But zfs-mount needs other zfs services (zfs-import-cache zfs-import-scan zfs-load-module) to load that require systemd-udev-settle.service to start, which can’t start before qubes-network-uplink.service is finished loading.
So it’s a dependency mess.

No idea how to solve it properly. except for overriding the zfs systemd units and removing the Requires=systemd-udev-settle.service from them:

find /lib/systemd/system/zfs* -type f -exec grep -q '^Requires=systemd-udev-settle.service' {} \; -exec cp -t /etc/systemd/system {} +
find /etc/systemd/system/zfs* -type f -exec sed -i "/Requires=systemd-udev-settle.service/s/^#*/#/" {} \;
1 Like

This appears to work…at least when I ran those commands (with ‘sudo’) in the template, shut down the template and restarted the AppVM it came right up, and the network was working (was able to ping something).

Thanks! Systemd is an impenetrable black box to me.

EDIT: no, this is insufficient.
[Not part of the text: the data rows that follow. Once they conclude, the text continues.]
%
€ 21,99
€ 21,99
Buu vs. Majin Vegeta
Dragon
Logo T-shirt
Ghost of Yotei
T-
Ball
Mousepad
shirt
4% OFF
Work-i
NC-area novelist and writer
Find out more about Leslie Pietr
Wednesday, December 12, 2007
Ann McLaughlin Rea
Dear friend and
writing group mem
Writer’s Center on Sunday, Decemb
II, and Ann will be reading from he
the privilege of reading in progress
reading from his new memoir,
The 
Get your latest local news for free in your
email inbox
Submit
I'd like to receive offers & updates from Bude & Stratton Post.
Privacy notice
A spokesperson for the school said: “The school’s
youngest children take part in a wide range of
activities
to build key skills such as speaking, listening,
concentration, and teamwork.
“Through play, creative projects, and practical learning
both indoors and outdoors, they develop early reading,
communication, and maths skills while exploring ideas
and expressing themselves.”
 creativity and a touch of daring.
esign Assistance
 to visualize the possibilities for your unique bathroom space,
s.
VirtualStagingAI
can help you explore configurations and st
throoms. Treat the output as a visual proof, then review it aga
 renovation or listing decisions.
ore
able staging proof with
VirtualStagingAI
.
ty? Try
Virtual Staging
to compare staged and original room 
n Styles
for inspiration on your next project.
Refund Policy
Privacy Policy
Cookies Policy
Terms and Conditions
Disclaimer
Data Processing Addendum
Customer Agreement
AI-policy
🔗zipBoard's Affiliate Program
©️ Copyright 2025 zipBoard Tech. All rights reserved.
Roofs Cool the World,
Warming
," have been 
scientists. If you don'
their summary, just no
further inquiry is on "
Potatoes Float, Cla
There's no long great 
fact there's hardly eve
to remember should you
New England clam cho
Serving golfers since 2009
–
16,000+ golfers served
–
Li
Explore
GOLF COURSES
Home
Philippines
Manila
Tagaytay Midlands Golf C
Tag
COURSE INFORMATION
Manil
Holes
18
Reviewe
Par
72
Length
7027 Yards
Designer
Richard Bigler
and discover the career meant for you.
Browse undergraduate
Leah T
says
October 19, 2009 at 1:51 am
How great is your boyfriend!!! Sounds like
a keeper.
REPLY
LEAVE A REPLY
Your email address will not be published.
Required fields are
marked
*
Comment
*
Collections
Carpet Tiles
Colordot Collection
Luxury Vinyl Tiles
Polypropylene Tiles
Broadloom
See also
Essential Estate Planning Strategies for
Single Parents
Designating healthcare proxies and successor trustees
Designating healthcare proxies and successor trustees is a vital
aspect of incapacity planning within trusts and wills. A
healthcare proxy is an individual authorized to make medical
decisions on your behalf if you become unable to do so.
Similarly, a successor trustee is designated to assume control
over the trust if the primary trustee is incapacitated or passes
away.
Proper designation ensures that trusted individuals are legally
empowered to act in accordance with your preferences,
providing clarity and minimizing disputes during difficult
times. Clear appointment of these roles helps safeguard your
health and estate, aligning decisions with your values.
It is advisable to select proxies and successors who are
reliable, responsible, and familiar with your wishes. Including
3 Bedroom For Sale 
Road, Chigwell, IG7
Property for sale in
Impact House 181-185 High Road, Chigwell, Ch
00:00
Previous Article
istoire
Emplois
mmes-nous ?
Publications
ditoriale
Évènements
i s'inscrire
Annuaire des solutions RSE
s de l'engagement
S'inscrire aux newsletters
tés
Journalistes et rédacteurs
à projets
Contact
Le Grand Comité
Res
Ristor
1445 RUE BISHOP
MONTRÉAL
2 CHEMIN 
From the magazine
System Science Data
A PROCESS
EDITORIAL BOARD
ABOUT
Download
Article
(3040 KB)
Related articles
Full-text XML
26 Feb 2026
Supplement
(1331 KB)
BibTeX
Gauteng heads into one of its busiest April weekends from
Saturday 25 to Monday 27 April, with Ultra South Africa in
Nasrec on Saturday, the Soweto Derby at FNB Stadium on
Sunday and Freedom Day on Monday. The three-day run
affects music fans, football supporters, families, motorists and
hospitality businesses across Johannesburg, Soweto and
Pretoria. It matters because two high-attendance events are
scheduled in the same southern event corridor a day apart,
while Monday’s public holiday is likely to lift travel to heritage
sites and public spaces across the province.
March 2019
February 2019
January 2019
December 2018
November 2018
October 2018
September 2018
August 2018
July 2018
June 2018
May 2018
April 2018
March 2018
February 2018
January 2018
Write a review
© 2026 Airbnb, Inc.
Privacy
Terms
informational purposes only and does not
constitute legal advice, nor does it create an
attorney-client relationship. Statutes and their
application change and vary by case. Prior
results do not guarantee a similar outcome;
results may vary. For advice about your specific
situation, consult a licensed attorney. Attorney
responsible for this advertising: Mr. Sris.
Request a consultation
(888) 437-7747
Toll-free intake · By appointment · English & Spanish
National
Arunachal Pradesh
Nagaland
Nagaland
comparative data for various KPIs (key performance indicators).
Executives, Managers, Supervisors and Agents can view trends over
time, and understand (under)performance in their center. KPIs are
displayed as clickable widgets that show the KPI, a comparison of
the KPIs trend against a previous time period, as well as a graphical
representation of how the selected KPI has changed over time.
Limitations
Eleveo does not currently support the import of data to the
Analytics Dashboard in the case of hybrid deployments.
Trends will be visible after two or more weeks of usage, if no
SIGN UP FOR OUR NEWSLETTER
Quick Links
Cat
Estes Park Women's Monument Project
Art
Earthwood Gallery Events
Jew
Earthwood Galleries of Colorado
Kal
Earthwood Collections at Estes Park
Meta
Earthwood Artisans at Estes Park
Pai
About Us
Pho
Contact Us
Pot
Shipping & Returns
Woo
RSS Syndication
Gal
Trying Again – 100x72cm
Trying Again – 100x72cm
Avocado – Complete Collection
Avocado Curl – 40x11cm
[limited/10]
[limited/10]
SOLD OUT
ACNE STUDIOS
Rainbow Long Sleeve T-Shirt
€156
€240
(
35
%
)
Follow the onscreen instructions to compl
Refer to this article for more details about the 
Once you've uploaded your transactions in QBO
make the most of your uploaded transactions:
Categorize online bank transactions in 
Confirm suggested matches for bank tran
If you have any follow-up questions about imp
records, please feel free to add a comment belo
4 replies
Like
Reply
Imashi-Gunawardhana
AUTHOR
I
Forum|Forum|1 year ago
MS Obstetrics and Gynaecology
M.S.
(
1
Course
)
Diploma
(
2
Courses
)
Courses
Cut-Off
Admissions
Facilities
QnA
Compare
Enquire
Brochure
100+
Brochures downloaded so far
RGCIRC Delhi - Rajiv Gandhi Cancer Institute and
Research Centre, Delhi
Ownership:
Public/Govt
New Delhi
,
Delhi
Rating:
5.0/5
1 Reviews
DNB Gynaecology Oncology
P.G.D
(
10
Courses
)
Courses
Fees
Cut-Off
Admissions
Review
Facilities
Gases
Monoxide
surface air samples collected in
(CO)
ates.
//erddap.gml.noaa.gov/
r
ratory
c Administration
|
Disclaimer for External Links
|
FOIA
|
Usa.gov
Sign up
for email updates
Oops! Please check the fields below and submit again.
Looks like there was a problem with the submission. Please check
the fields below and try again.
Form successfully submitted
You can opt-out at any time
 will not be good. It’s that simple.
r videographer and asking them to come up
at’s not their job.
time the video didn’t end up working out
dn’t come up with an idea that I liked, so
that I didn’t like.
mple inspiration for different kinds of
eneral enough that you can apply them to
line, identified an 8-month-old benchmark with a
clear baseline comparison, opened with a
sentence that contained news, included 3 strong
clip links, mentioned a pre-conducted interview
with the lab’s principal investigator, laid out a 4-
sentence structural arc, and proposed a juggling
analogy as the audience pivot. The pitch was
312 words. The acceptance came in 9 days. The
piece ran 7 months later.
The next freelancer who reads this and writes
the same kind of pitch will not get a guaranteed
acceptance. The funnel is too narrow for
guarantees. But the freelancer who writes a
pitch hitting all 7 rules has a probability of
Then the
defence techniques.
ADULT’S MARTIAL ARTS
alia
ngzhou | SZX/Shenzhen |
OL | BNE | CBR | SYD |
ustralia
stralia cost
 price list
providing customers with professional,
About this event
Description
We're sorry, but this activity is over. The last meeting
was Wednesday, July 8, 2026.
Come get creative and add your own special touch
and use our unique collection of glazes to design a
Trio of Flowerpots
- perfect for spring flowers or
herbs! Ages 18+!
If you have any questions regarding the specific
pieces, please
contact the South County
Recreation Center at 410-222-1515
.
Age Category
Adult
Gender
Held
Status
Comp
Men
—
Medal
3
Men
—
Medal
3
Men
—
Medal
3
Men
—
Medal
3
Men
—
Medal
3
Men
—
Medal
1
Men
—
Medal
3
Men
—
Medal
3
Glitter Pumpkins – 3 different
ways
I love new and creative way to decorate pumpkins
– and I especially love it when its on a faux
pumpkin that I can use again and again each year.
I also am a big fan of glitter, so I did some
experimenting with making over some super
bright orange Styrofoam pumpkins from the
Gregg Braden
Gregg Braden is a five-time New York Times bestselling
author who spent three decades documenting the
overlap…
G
Not sure why it “worked” the first time I tried it but I can’t get it to work now.

I also tried out the corresponding “After=” line

1 Like

Do you have the same errors?
Check that zfs service files exist in /etc/systemd/system/ and they have Requires=systemd-udev-settle.service commented out inside.

AAARGH how embarassing.

Apparently when I updated my salt file both commands were on /lib/systemd/system/zfs*

The second one should have been on /etc/systemd/system/zfs*. I am thinking I must have manually entered the command properly (which is why it worked “the first time”) then botched the salt file.

Salt now running (it will take time); I expect it will work this time; if so I will re-check your comment as the solution.

EDIT: appears to work; thanks again.

1 Like